Where does this happen? I'm under the impression this happened in the
GRUB execution environment, which is problematic if that environment is
on a filesystem GRUB can't write to.
Correct this happens in the grub execution environment.
Apologies for seeing this late, it would be nice to get this
information going into tomorrow's FESCo meeting since Javier's proposal
has a -1 that is partly due to concern over breaking the hidden menu
functionality --
https://pagure.io/fesco/issue/2543
So I've read Neal's comment there and what he describes really
is a special corner case, but yes it is possible for people to have
created the special setup he describes and yes in that case moving
grubenv to /boot will break the hidden-menu functionality.

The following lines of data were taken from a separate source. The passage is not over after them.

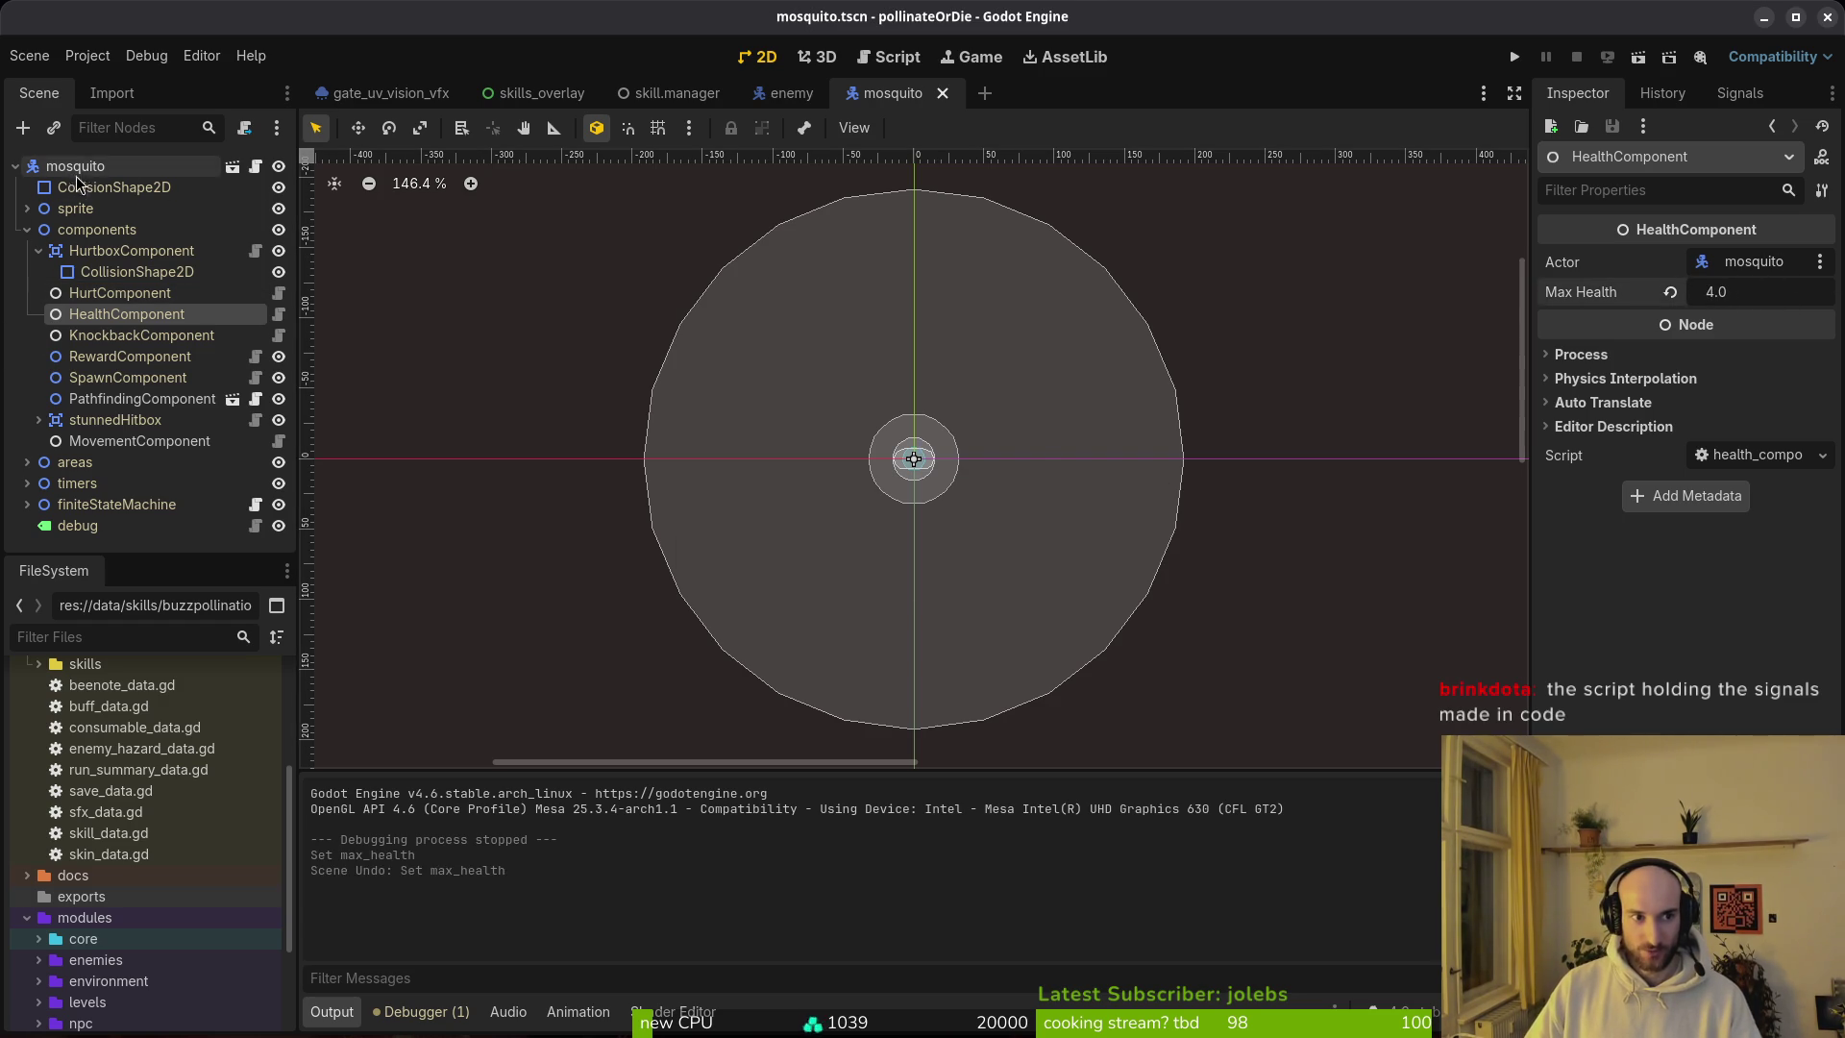
Step: Switch to the terminal and launch Neovim in the project folder with 'nvim .'
{"action": "key", "text": "super"}
{"action": "key", "text": "Return"}
{"action": "type", "text": "cd"}
{"action": "key", "text": "BackSpace"}
{"action": "key", "text": "BackSpace"}
{"action": "type", "text": "nvim ."}
{"action": "key", "text": "Return"}
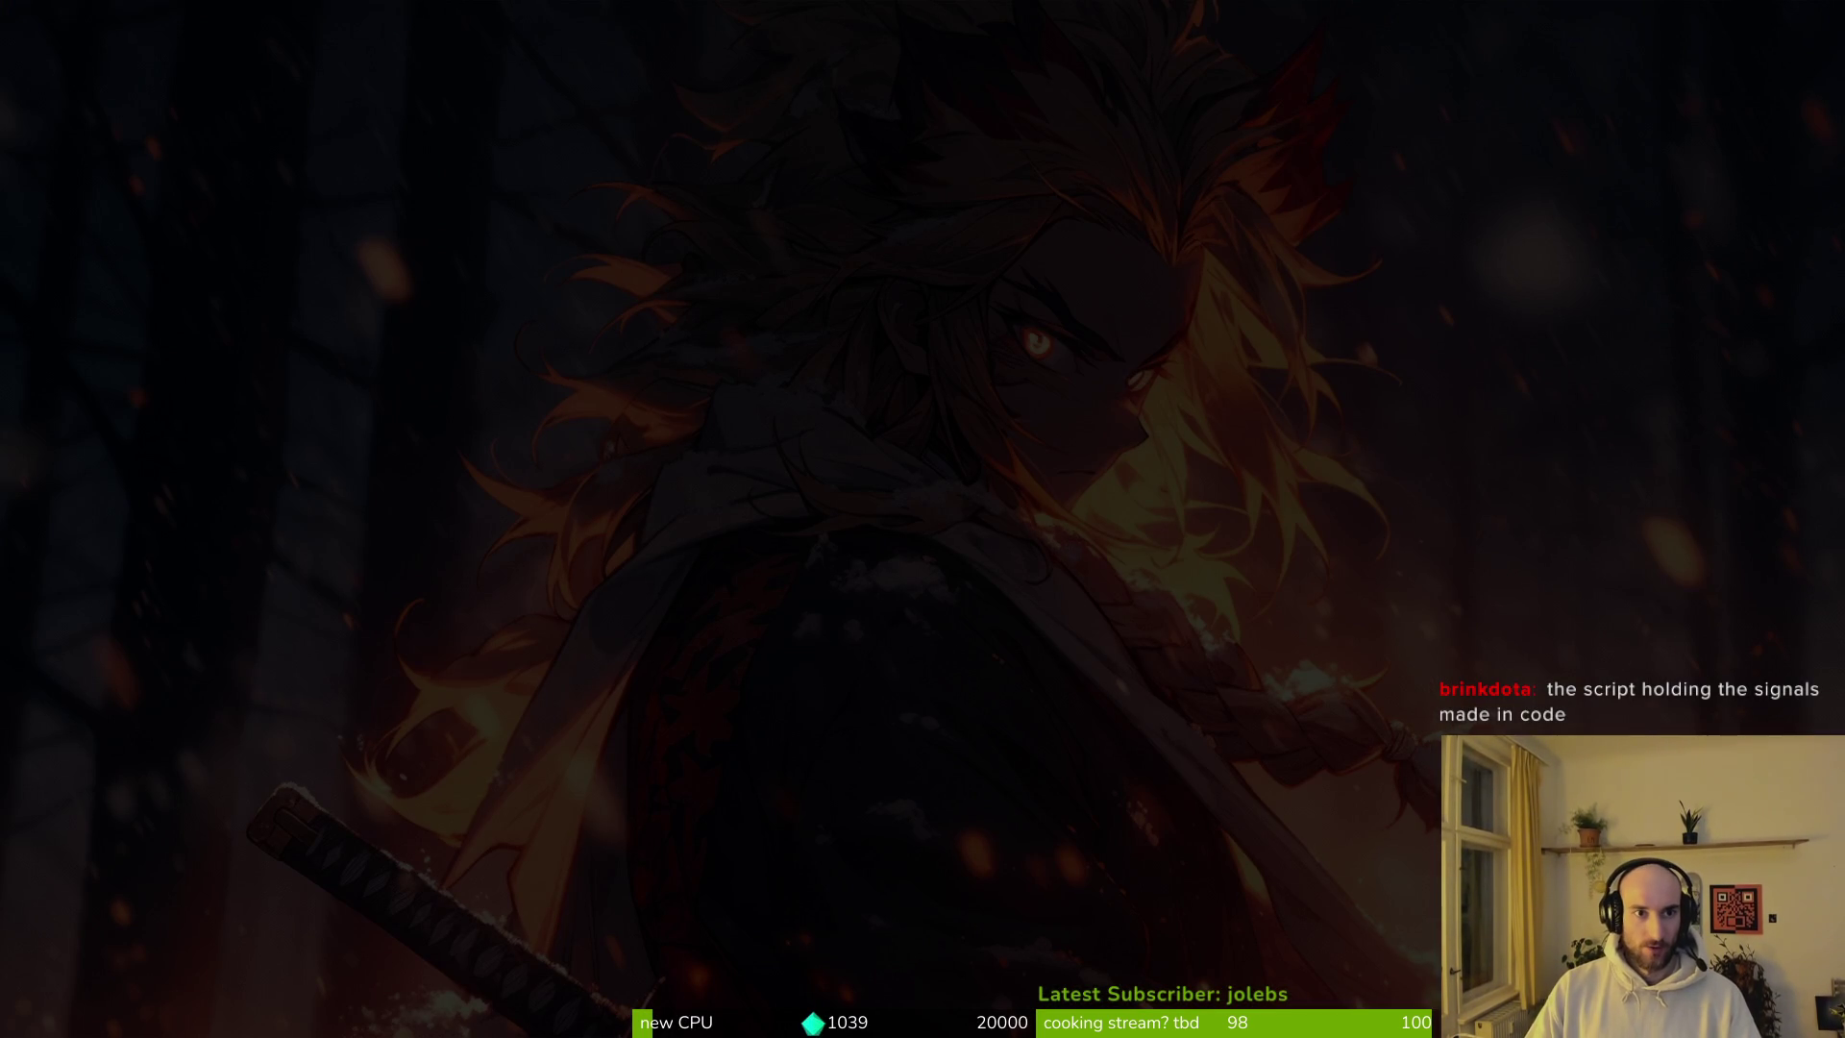
Step: Open health_component.gd in Neovim via the file finder search 'pfhealthcom'
{"action": "key", "text": "space"}
{"action": "type", "text": "pfhealthcom"}
{"action": "key", "text": "Return"}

I'm not sure if this warrants a -1 to the proposal though,
I believe documenting this + some workaround for it should be
sufficient.
But as mentioned in the fesco issue this has more to do with the
fact that storing the grubenv in a filesystem-file is a bad idea
in general.
As discussed in detail here:
https://pagure.io/fedora-workstation/issue/206
we really should be moving away from that. As discussed there Suse
already has grub-patches to instead store the grubenv in an part of
the btrfs filesystem header which is reserved for bootloader use.
As @javierm says in the linked fedora-workstation issue, that is
also the long term plan for Fedora, but we really want to discuss
and develop a solution for this with/at grub-upstream so that we
don't end up with conflicting solutions between distributions
which stomp all over each-others data.